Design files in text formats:

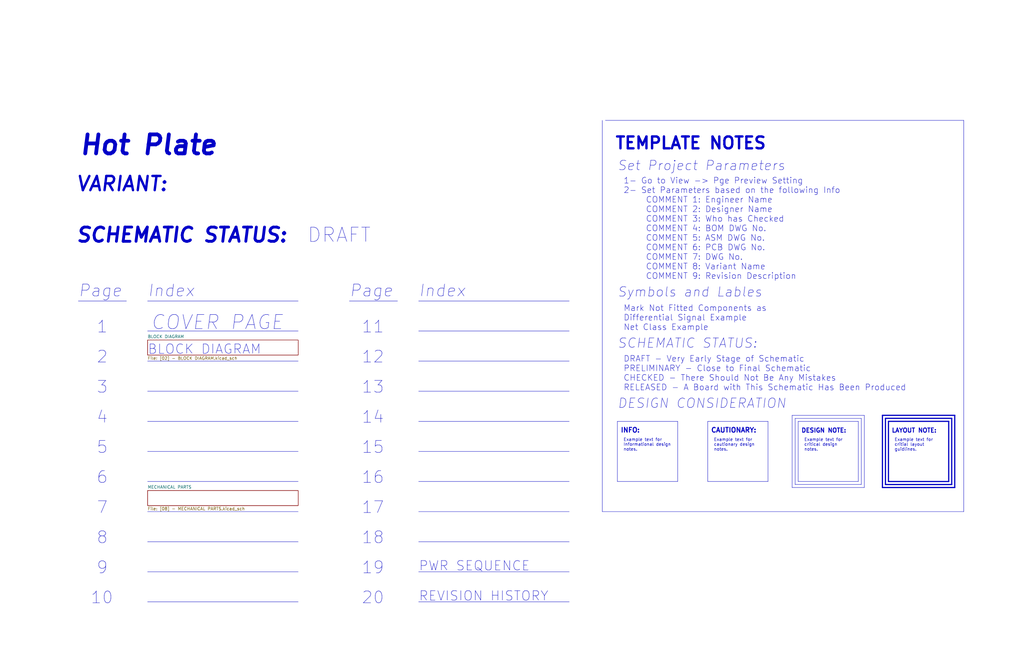
<source format=kicad_sch>
(kicad_sch (version 20230121) (generator eeschema)

  (uuid 08445fe1-7180-491f-b6a5-0c70f247f318)

  (paper "B")

  (title_block
    (title "Hot Plate")
  )

  


  (polyline (pts (xy 62.23 165.1) (xy 125.73 165.1))
    (stroke (width 0) (type default))
    (uuid 02d17aa4-2a2c-42a3-8f0a-ce7d6b66a9a5)
  )
  (polyline (pts (xy 62.23 152.4) (xy 125.73 152.4))
    (stroke (width 0) (type default))
    (uuid 064b794f-5498-47b4-b363-973e00d8cb11)
  )
  (polyline (pts (xy 401.32 176.53) (xy 401.32 204.47))
    (stroke (width 0.5) (type default))
    (uuid 0a195488-97d9-47e4-838c-8e6a57281e09)
  )
  (polyline (pts (xy 285.75 177.8) (xy 285.75 203.2))
    (stroke (width 0) (type default))
    (uuid 0eb90dbe-41bd-4cb8-824b-e754173236f2)
  )
  (polyline (pts (xy 335.28 176.53) (xy 363.22 176.53))
    (stroke (width 0) (type default))
    (uuid 13c1f59f-0af9-49f4-bce4-01c3118c87ad)
  )
  (polyline (pts (xy 406.4 215.9) (xy 254 215.9))
    (stroke (width 0) (type default))
    (uuid 14d18991-84ce-411d-a510-5425cb13d504)
  )
  (polyline (pts (xy 176.53 177.8) (xy 240.03 177.8))
    (stroke (width 0) (type default))
    (uuid 1b0ba5d2-73e1-4d20-a96b-e85d44fa4147)
  )
  (polyline (pts (xy 373.38 176.53) (xy 401.32 176.53))
    (stroke (width 0.5) (type default))
    (uuid 1ef8a962-e40a-4d54-a056-9c4b0b1eebf6)
  )
  (polyline (pts (xy 62.23 215.9) (xy 125.73 215.9))
    (stroke (width 0) (type default))
    (uuid 23bbfea8-028f-4537-ba95-0b011e7f535d)
  )
  (polyline (pts (xy 176.53 254) (xy 240.03 254))
    (stroke (width 0) (type default))
    (uuid 332c887d-ef88-4686-8cd1-55b555fd0ded)
  )
  (polyline (pts (xy 361.95 203.2) (xy 336.55 203.2))
    (stroke (width 0) (type default))
    (uuid 343edbe6-49d2-478d-ba6a-3f6aa0a970a9)
  )
  (polyline (pts (xy 176.53 127) (xy 240.03 127))
    (stroke (width 0) (type default))
    (uuid 37de0c08-165c-490c-905e-d9a1bb7f3689)
  )
  (polyline (pts (xy 335.28 176.53) (xy 335.28 204.47))
    (stroke (width 0) (type default))
    (uuid 38cf93e7-ba41-4313-9e7b-8bbcebc92994)
  )
  (polyline (pts (xy 374.65 177.8) (xy 374.65 203.2))
    (stroke (width 0.5) (type default))
    (uuid 3c4bbbac-3528-415d-94ff-782ca738e99b)
  )
  (polyline (pts (xy 323.85 203.2) (xy 298.45 203.2))
    (stroke (width 0) (type default))
    (uuid 40dc9e7c-bc76-467f-87d6-7e35b9447050)
  )
  (polyline (pts (xy 176.53 152.4) (xy 240.03 152.4))
    (stroke (width 0) (type default))
    (uuid 467e0008-762b-4702-9579-d54cfa3fa1af)
  )
  (polyline (pts (xy 260.35 177.8) (xy 260.35 203.2))
    (stroke (width 0) (type default))
    (uuid 47bb7621-8f45-4b7f-8f0b-a4435465a017)
  )
  (polyline (pts (xy 364.49 175.26) (xy 364.49 205.74))
    (stroke (width 0) (type default))
    (uuid 4e01d189-2d7f-403a-845e-3f2cc040f348)
  )
  (polyline (pts (xy 334.01 205.74) (xy 364.49 205.74))
    (stroke (width 0) (type default))
    (uuid 4f9f6acd-b1ac-4be4-86af-bf2d18953dae)
  )
  (polyline (pts (xy 62.23 203.2) (xy 125.73 203.2))
    (stroke (width 0) (type default))
    (uuid 52e1de99-4da7-46c0-9e7a-bf4809849872)
  )
  (polyline (pts (xy 298.45 177.8) (xy 323.85 177.8))
    (stroke (width 0) (type default))
    (uuid 5de3ef04-3581-46c0-bdee-1a9c7bd5cc08)
  )
  (polyline (pts (xy 372.11 175.26) (xy 372.11 205.74))
    (stroke (width 0.5) (type default))
    (uuid 600cdda0-5dfb-4595-bc6b-eb9f05af8b7f)
  )
  (polyline (pts (xy 323.85 177.8) (xy 323.85 203.2))
    (stroke (width 0) (type default))
    (uuid 64095bb7-6e25-40af-affd-7cdff77b0d1e)
  )
  (polyline (pts (xy 406.4 50.8) (xy 406.4 215.9))
    (stroke (width 0) (type default))
    (uuid 6afbb6b1-547e-41d0-8faa-a770dd55670f)
  )
  (polyline (pts (xy 176.53 165.1) (xy 240.03 165.1))
    (stroke (width 0) (type default))
    (uuid 739ca598-d203-4465-b2fb-c5ffd246b9b1)
  )
  (polyline (pts (xy 372.11 205.74) (xy 402.59 205.74))
    (stroke (width 0.5) (type default))
    (uuid 7a2a5584-9152-40cf-b152-4be4285ae2dd)
  )
  (polyline (pts (xy 298.45 177.8) (xy 298.45 203.2))
    (stroke (width 0) (type default))
    (uuid 7b882730-4daa-40aa-8727-3318894b8c94)
  )
  (polyline (pts (xy 336.55 177.8) (xy 361.95 177.8))
    (stroke (width 0) (type default))
    (uuid 7e8eb50c-446a-4c29-9960-369a2a452884)
  )
  (polyline (pts (xy 62.23 241.3) (xy 125.73 241.3))
    (stroke (width 0) (type default))
    (uuid 7ea3e8ee-d96e-47b7-8734-6f97e37b4361)
  )
  (polyline (pts (xy 334.01 175.26) (xy 334.01 205.74))
    (stroke (width 0) (type default))
    (uuid 8202b847-0111-4221-bd3d-14d265608f1d)
  )
  (polyline (pts (xy 336.55 177.8) (xy 336.55 203.2))
    (stroke (width 0) (type default))
    (uuid 82971b4f-87e2-4b1b-8ca4-19ba94d098da)
  )
  (polyline (pts (xy 334.01 175.26) (xy 364.49 175.26))
    (stroke (width 0) (type default))
    (uuid 894896fb-609a-4681-8756-19cf1fc58dc3)
  )
  (polyline (pts (xy 373.38 176.53) (xy 373.38 204.47))
    (stroke (width 0.5) (type default))
    (uuid 898f8c28-08c7-4897-a1f0-59f93d9401ac)
  )
  (polyline (pts (xy 62.23 228.6) (xy 125.73 228.6))
    (stroke (width 0) (type default))
    (uuid 924bf1ff-6cdd-460c-abbd-4c0b70795eeb)
  )
  (polyline (pts (xy 176.53 241.3) (xy 240.03 241.3))
    (stroke (width 0) (type default))
    (uuid a335ef7b-1989-4b58-a6a3-71a30513ac23)
  )
  (polyline (pts (xy 361.95 177.8) (xy 361.95 203.2))
    (stroke (width 0) (type default))
    (uuid a42ac500-abdb-427c-b560-a2cf52e258c7)
  )
  (polyline (pts (xy 176.53 228.6) (xy 240.03 228.6))
    (stroke (width 0) (type default))
    (uuid a430e0d4-2797-4873-a600-a3ef71dd933a)
  )
  (polyline (pts (xy 62.23 177.8) (xy 125.73 177.8))
    (stroke (width 0) (type default))
    (uuid a52b413c-624d-4b7a-9a0d-67ea6c6ada41)
  )
  (polyline (pts (xy 62.23 127) (xy 125.73 127))
    (stroke (width 0) (type default))
    (uuid aadfc131-c5a1-453f-a61b-6a9cdf74474c)
  )
  (polyline (pts (xy 285.75 203.2) (xy 260.35 203.2))
    (stroke (width 0) (type default))
    (uuid ac7d1c4a-19d2-46da-aa72-1c68fb7a7689)
  )
  (polyline (pts (xy 363.22 204.47) (xy 335.28 204.47))
    (stroke (width 0) (type default))
    (uuid b59b9acc-5531-4bf2-9fd5-e99e583bb987)
  )
  (polyline (pts (xy 400.05 177.8) (xy 400.05 203.2))
    (stroke (width 0.5) (type default))
    (uuid b7da5fb8-582b-4073-bd7e-5ab171546909)
  )
  (polyline (pts (xy 372.11 175.26) (xy 402.59 175.26))
    (stroke (width 0.5) (type default))
    (uuid b870753f-4cc7-4095-bb3e-2f11951e39dc)
  )
  (polyline (pts (xy 176.53 139.7) (xy 240.03 139.7))
    (stroke (width 0) (type default))
    (uuid bb3a7bd8-ec9f-4480-ac79-b850e833dde5)
  )
  (polyline (pts (xy 401.32 204.47) (xy 373.38 204.47))
    (stroke (width 0.5) (type default))
    (uuid bbaaa754-7ce1-406e-ad06-6dbff0db7a1f)
  )
  (polyline (pts (xy 176.53 215.9) (xy 240.03 215.9))
    (stroke (width 0) (type default))
    (uuid bdb1566c-db5a-4523-971e-4a847da5a7d6)
  )
  (polyline (pts (xy 402.59 175.26) (xy 402.59 205.74))
    (stroke (width 0.5) (type default))
    (uuid c928ea3f-3774-4239-aef3-9a787a21959f)
  )
  (polyline (pts (xy 254 50.8) (xy 254 215.9))
    (stroke (width 0) (type default))
    (uuid cdf29932-57dc-43b8-976c-4516cb08ac8b)
  )
  (polyline (pts (xy 176.53 203.2) (xy 240.03 203.2))
    (stroke (width 0) (type default))
    (uuid ce1a5180-acaa-47b4-a4c8-2cede9a97332)
  )
  (polyline (pts (xy 33.02 127) (xy 53.34 127))
    (stroke (width 0) (type default))
    (uuid ce82ed6e-e627-4372-9ce9-546f1dc587ad)
  )
  (polyline (pts (xy 255.27 50.8) (xy 406.4 50.8))
    (stroke (width 0) (type default))
    (uuid e0fb9a07-1880-4d12-a8c9-4eb85fed7746)
  )
  (polyline (pts (xy 62.23 254) (xy 125.73 254))
    (stroke (width 0) (type default))
    (uuid e16f622a-f995-4d0d-a159-7917bcd15c17)
  )
  (polyline (pts (xy 62.23 190.5) (xy 125.73 190.5))
    (stroke (width 0) (type default))
    (uuid f1a947c9-a252-4d07-8df1-3af49b5f40d7)
  )
  (polyline (pts (xy 363.22 176.53) (xy 363.22 204.47))
    (stroke (width 0) (type default))
    (uuid f368f190-1372-4e8b-adf9-1b2aef35df2b)
  )
  (polyline (pts (xy 374.65 177.8) (xy 400.05 177.8))
    (stroke (width 0.5) (type default))
    (uuid f71df89f-899d-4159-a98d-c0c117dbda39)
  )
  (polyline (pts (xy 147.32 127) (xy 167.64 127))
    (stroke (width 0) (type default))
    (uuid f82db3bb-e847-4a3e-bfe8-9d4cba303fa7)
  )
  (polyline (pts (xy 400.05 203.2) (xy 374.65 203.2))
    (stroke (width 0.5) (type default))
    (uuid f862c7bf-5856-4592-9469-8577084c2351)
  )
  (polyline (pts (xy 260.35 177.8) (xy 285.75 177.8))
    (stroke (width 0) (type default))
    (uuid f87ed938-3865-47b6-8433-b04d02d58561)
  )
  (polyline (pts (xy 176.53 190.5) (xy 240.03 190.5))
    (stroke (width 0) (type default))
    (uuid f94128ca-9672-4c64-9db1-3eade62aba00)
  )
  (polyline (pts (xy 62.23 139.7) (xy 125.73 139.7))
    (stroke (width 0) (type default))
    (uuid fa5a4e55-a8db-434e-9ebf-873b22fc5c79)
  )

  (text "9" (at 40.64 242.57 0)
    (effects (font (size 5 5)) (justify left bottom))
    (uuid 0d1a45ea-a688-41f4-b44e-463d7dafb066)
  )
  (text "PWR SEQUENCE" (at 176.53 241.3 0)
    (effects (font (size 4 4)) (justify left bottom))
    (uuid 1ffd7a1f-e446-4b30-8ebf-4e75bc3ba770)
  )
  (text "INFO:" (at 261.62 182.88 0)
    (effects (font (size 2 2) (thickness 0.4) bold) (justify left bottom))
    (uuid 227c51be-033c-4504-826a-9bb7b55f4b7b)
  )
  (text "11" (at 152.4 140.97 0)
    (effects (font (size 5 5)) (justify left bottom))
    (uuid 24f82842-31f2-4c1a-850c-e014d509498d)
  )
  (text "14" (at 152.4 179.07 0)
    (effects (font (size 5 5)) (justify left bottom))
    (uuid 2bdca038-bfd4-48af-a026-875cb81d7bab)
  )
  (text "Example text for\ncritical design \nnotes." (at 339.09 190.5 0)
    (effects (font (size 1.27 1.27)) (justify left bottom))
    (uuid 2cb65c65-d696-47be-ad2d-cc9d84aeca34)
  )
  (text "Example text for\ncautionary design\nnotes." (at 300.99 190.5 0)
    (effects (font (size 1.27 1.27)) (justify left bottom))
    (uuid 2d71d7d6-cd76-412e-9f3b-2be236b7967b)
  )
  (text "1" (at 40.64 140.97 0)
    (effects (font (size 5 5)) (justify left bottom))
    (uuid 324d32e7-9c92-4d63-b7d6-c3436f5c8c96)
  )
  (text "REVISION HISTORY" (at 176.53 254 0)
    (effects (font (size 4 4)) (justify left bottom))
    (uuid 3fc15cc5-7ae2-4027-accd-7fd80d202bd3)
  )
  (text "TEMPLATE NOTES" (at 259.08 63.5 0)
    (effects (font (size 5 5) bold) (justify left bottom))
    (uuid 40dc73c3-4b0d-4419-9335-a9cc1a869348)
  )
  (text "13" (at 152.4 166.37 0)
    (effects (font (size 5 5)) (justify left bottom))
    (uuid 43c8a1c1-a0d2-45e1-9b65-8e2d08e31d95)
  )
  (text "Example text for\ncritial layout\nguidlines." (at 377.19 190.5 0)
    (effects (font (size 1.27 1.27)) (justify left bottom))
    (uuid 4c3403b3-c79a-47fb-b3bb-4a14892ebf9f)
  )
  (text "16" (at 152.4 204.47 0)
    (effects (font (size 5 5)) (justify left bottom))
    (uuid 53e4614c-70bd-4a7f-93f1-e021e49005ac)
  )
  (text "3" (at 40.64 166.37 0)
    (effects (font (size 5 5)) (justify left bottom))
    (uuid 57c0cd7d-0180-4cdf-a76e-2cff1f12e72b)
  )
  (text "CAUTIONARY:" (at 299.72 182.88 0)
    (effects (font (size 2 2) bold) (justify left bottom))
    (uuid 57f43a83-bc8a-49b5-a926-a9a79c9bc959)
  )
  (text "17" (at 152.4 217.17 0)
    (effects (font (size 5 5)) (justify left bottom))
    (uuid 753a822a-30c5-4d24-acc8-f2f5246695bc)
  )
  (text "Set Project Parameters" (at 260.35 72.39 0)
    (effects (font (size 4 4) italic) (justify left bottom))
    (uuid 76f75ddf-b601-43dd-9d91-91d1273c6c1a)
  )
  (text "VARIANT: ${COMMENT8}" (at 31.75 81.28 0)
    (effects (font (size 6 6) (thickness 1) bold italic) (justify left bottom))
    (uuid 7ac7fc82-27f3-4b5e-a275-5426049c4eef)
  )
  (text "COVER PAGE" (at 63.5 139.7 0)
    (effects (font (size 6 6) italic) (justify left bottom))
    (uuid 84d85af1-fdfc-4e92-adaf-e5a6b936fde8)
  )
  (text "Example text for\nInformational design\nnotes." (at 262.89 190.5 0)
    (effects (font (size 1.27 1.27)) (justify left bottom))
    (uuid 89281756-5d50-41b7-98f4-4d9ca255d792)
  )
  (text "DESIGN CONSIDERATION" (at 260.35 172.72 0)
    (effects (font (size 4 4) italic) (justify left bottom))
    (uuid 89312533-4001-43b7-b3c8-e43afb848135)
  )
  (text "5" (at 40.64 191.77 0)
    (effects (font (size 5 5)) (justify left bottom))
    (uuid 8b4d3983-5fc0-4e8f-9cd9-98a2123aa511)
  )
  (text "${ISSUE_DATE}" (at 175.26 81.28 0)
    (effects (font (size 6 6) bold) (justify left bottom))
    (uuid 8ebda621-c8d3-41de-bae1-1d0e16bd7042)
  )
  (text "DRAFT" (at 129.54 102.87 0)
    (effects (font (size 6 6)) (justify left bottom))
    (uuid 90a40903-0e3f-42f9-a086-a11f8a63c730)
  )
  (text "SCHEMATIC STATUS:" (at 260.35 147.32 0)
    (effects (font (size 4 4) italic) (justify left bottom))
    (uuid 92b21650-2700-4998-a332-6fb56998b6ae)
  )
  (text "LAYOUT NOTE:" (at 375.92 182.88 0)
    (effects (font (size 1.8 1.8) bold) (justify left bottom))
    (uuid 98b1c282-16cd-4a14-8530-1ebd791a0f28)
  )
  (text "19" (at 152.4 242.57 0)
    (effects (font (size 5 5)) (justify left bottom))
    (uuid 9a980576-100c-4551-b1b1-91a6a6618a6d)
  )
  (text "Mark Not Fitted Components as\nDifferential Signal Example\nNet Class Example"
    (at 262.89 139.7 0)
    (effects (font (size 2.5 2.5)) (justify left bottom))
    (uuid a3cfcb71-80f8-4bc4-bbaf-478d4f8507fb)
  )
  (text "BLOCK DIAGRAM" (at 62.23 149.86 0)
    (effects (font (size 4 4)) (justify left bottom))
    (uuid a704f4f5-bb43-455a-84c4-256afb7f4eff)
  )
  (text "8" (at 40.64 229.87 0)
    (effects (font (size 5 5)) (justify left bottom))
    (uuid a81812b6-afda-4926-be5f-7573fa71016b)
  )
  (text "Symbols and Lables" (at 260.35 125.73 0)
    (effects (font (size 4 4) italic) (justify left bottom))
    (uuid aa260c1b-9ea4-4a51-926d-bde1517efc32)
  )
  (text "Page" (at 147.32 125.73 0)
    (effects (font (size 5 5) italic) (justify left bottom))
    (uuid aa29ba1f-e13b-42d4-ae8f-91eca97f607f)
  )
  (text "2\n" (at 40.64 153.67 0)
    (effects (font (size 5 5)) (justify left bottom))
    (uuid add355e9-006a-4524-8661-295ec83abd46)
  )
  (text "Page" (at 33.02 125.73 0)
    (effects (font (size 5 5) italic) (justify left bottom))
    (uuid b97461eb-ebd1-4012-9b32-9cea520da144)
  )
  (text "7" (at 40.64 217.17 0)
    (effects (font (size 5 5)) (justify left bottom))
    (uuid c0b36b73-6cf8-4f43-a8a4-6101540f6417)
  )
  (text "18" (at 152.4 229.87 0)
    (effects (font (size 5 5)) (justify left bottom))
    (uuid c813355d-d150-4ab4-891b-2662decc0d8e)
  )
  (text "20" (at 152.4 255.27 0)
    (effects (font (size 5 5)) (justify left bottom))
    (uuid cfdf1db9-84bb-4e8b-897a-714fcf0c1e56)
  )
  (text "DRAFT - Very Early Stage of Schematic\nPRELIMINARY - Close to Final Schematic\nCHECKED - There Should Not Be Any Mistakes\nRELEASED - A Board with This Schematic Has Been Produced"
    (at 262.89 165.1 0)
    (effects (font (size 2.5 2.5)) (justify left bottom))
    (uuid cfed7227-ec9f-46d7-b523-6c3ab6ea9468)
  )
  (text "SCHEMATIC STATUS: " (at 31.75 102.87 0)
    (effects (font (size 6 6) (thickness 1.2) bold italic) (justify left bottom))
    (uuid d5d8c484-2641-4787-9c3f-3ff2065871a7)
  )
  (text "${TITLE}" (at 33.02 66.04 0)
    (effects (font (size 8 8) (thickness 1.6) bold italic) (justify left bottom))
    (uuid d90cd306-c7fa-4621-aebd-84b5312bd675)
  )
  (text "DESIGN NOTE:" (at 337.82 182.88 0)
    (effects (font (size 1.8 1.8) bold) (justify left bottom))
    (uuid daad38c9-8fde-41c3-bf44-8e012d4678fd)
  )
  (text "4" (at 40.64 179.07 0)
    (effects (font (size 5 5)) (justify left bottom))
    (uuid e22d526a-b07a-4c4b-b34b-195c9b02550f)
  )
  (text "10" (at 38.1 255.27 0)
    (effects (font (size 5 5)) (justify left bottom))
    (uuid e27ad050-c906-4694-b1dd-3fdebc97c059)
  )
  (text "Index" (at 62.23 125.73 0)
    (effects (font (size 5 5) italic) (justify left bottom))
    (uuid ec3c93e1-0a14-4022-b435-24d8be7e436f)
  )
  (text "15" (at 152.4 191.77 0)
    (effects (font (size 5 5)) (justify left bottom))
    (uuid f0404a90-16b8-4c06-a7fe-7b83b4f9ac09)
  )
  (text "12" (at 152.4 153.67 0)
    (effects (font (size 5 5)) (justify left bottom))
    (uuid f122f380-985f-49db-93e7-a1914af5f510)
  )
  (text "${REVISION}" (at 175.26 64.77 0)
    (effects (font (size 6 6) bold italic) (justify left bottom))
    (uuid f23a4d64-99f8-4b6d-95eb-0aa58da79255)
  )
  (text "Index" (at 176.53 125.73 0)
    (effects (font (size 5 5) italic) (justify left bottom))
    (uuid f593d90a-de0f-4a8f-a578-d3e5fda63736)
  )
  (text "6" (at 40.64 204.47 0)
    (effects (font (size 5 5)) (justify left bottom))
    (uuid f9fbc597-5a70-4477-8bb8-f9b9b9f6a002)
  )
  (text "1- Go to View -> Pge Preview Setting\n2- Set Parameters based on the following Info\n	COMMENT 1: Engineer Name\n	COMMENT 2: Designer Name\n	COMMENT 3: Who has Checked\n	COMMENT 4: BOM DWG No.\n	COMMENT 5: ASM DWG No.\n	COMMENT 6: PCB DWG No.\n	COMMENT 7: DWG No.\n	COMMENT 8: Variant Name\n	COMMENT 9: Revision Description "
    (at 262.89 118.11 0)
    (effects (font (size 2.5 2.5)) (justify left bottom))
    (uuid fa5c393a-d78f-4fc8-895f-c4bc9efb0e39)
  )

  (sheet (at 62.23 207.01) (size 63.5 6.35) (fields_autoplaced)
    (stroke (width 0.1524) (type solid))
    (fill (color 0 0 0 0.0000))
    (uuid 15f0b3c1-af39-4ee1-a607-6045adf0f9f8)
    (property "Sheetname" "MECHANICAL PARTS" (at 62.23 206.2984 0)
      (effects (font (size 1.27 1.27)) (justify left bottom))
    )
    (property "Sheetfile" "[08] - MECHANICAL PARTS.kicad_sch" (at 62.23 213.9446 0)
      (effects (font (size 1.27 1.27)) (justify left top))
    )
    (instances
      (project "_HW_HotPlate"
        (path "/08445fe1-7180-491f-b6a5-0c70f247f318" (page "12"))
      )
    )
  )

  (sheet (at 62.23 143.51) (size 63.5 6.35) (fields_autoplaced)
    (stroke (width 0.1524) (type solid))
    (fill (color 0 0 0 0.0000))
    (uuid e48ce1f1-b72d-482c-8e5e-5f04bb2d2300)
    (property "Sheetname" "BLOCK DIAGRAM" (at 62.23 142.7984 0)
      (effects (font (size 1.27 1.27)) (justify left bottom))
    )
    (property "Sheetfile" "[02] - BLOCK DIAGRAM.kicad_sch" (at 62.23 150.4446 0)
      (effects (font (size 1.27 1.27)) (justify left top))
    )
    (instances
      (project "_HW_HotPlate"
        (path "/08445fe1-7180-491f-b6a5-0c70f247f318" (page "2"))
      )
    )
  )

  (sheet_instances
    (path "/" (page "1"))
  )
)

</source>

Task description:
Respond with one number, namely the count of lines in the entries above that hold the word "STATUS".

Exercise output:
2